EXERCISE: Put the lines of every record below into a single numbered list, skipping any blank lines and leaving out the pictures.

>> BEGIN GIVEN ENTRIES

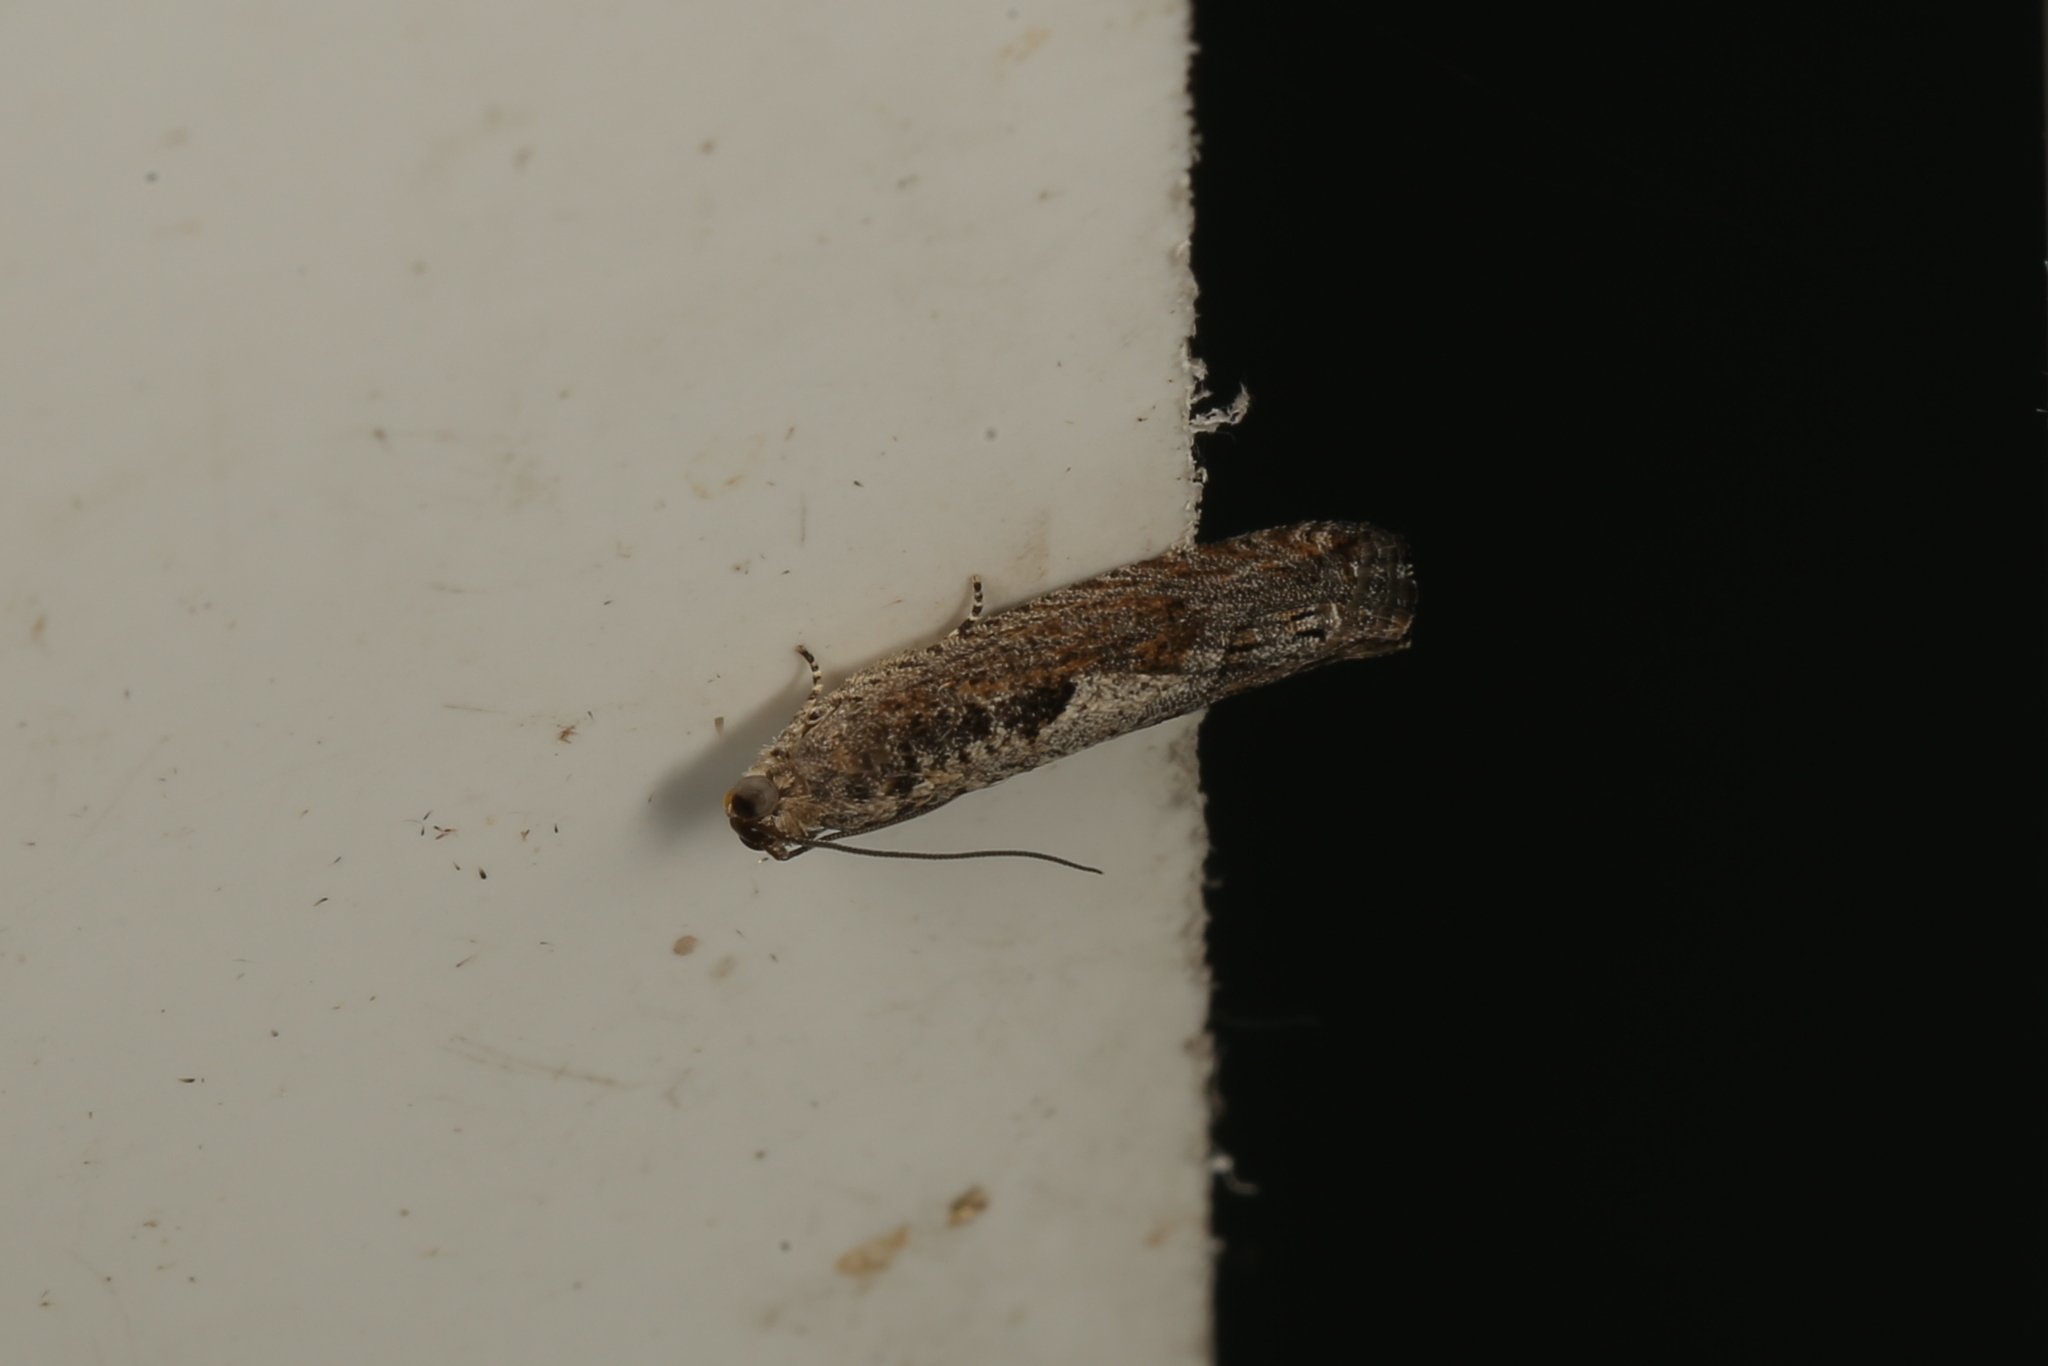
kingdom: Animalia
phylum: Arthropoda
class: Insecta
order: Lepidoptera
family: Tortricidae
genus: Strepsicrates
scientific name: Strepsicrates macropetana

>> END GIVEN ENTRIES

EXERCISE RESULT:
1. kingdom: Animalia
2. phylum: Arthropoda
3. class: Insecta
4. order: Lepidoptera
5. family: Tortricidae
6. genus: Strepsicrates
7. scientific name: Strepsicrates macropetana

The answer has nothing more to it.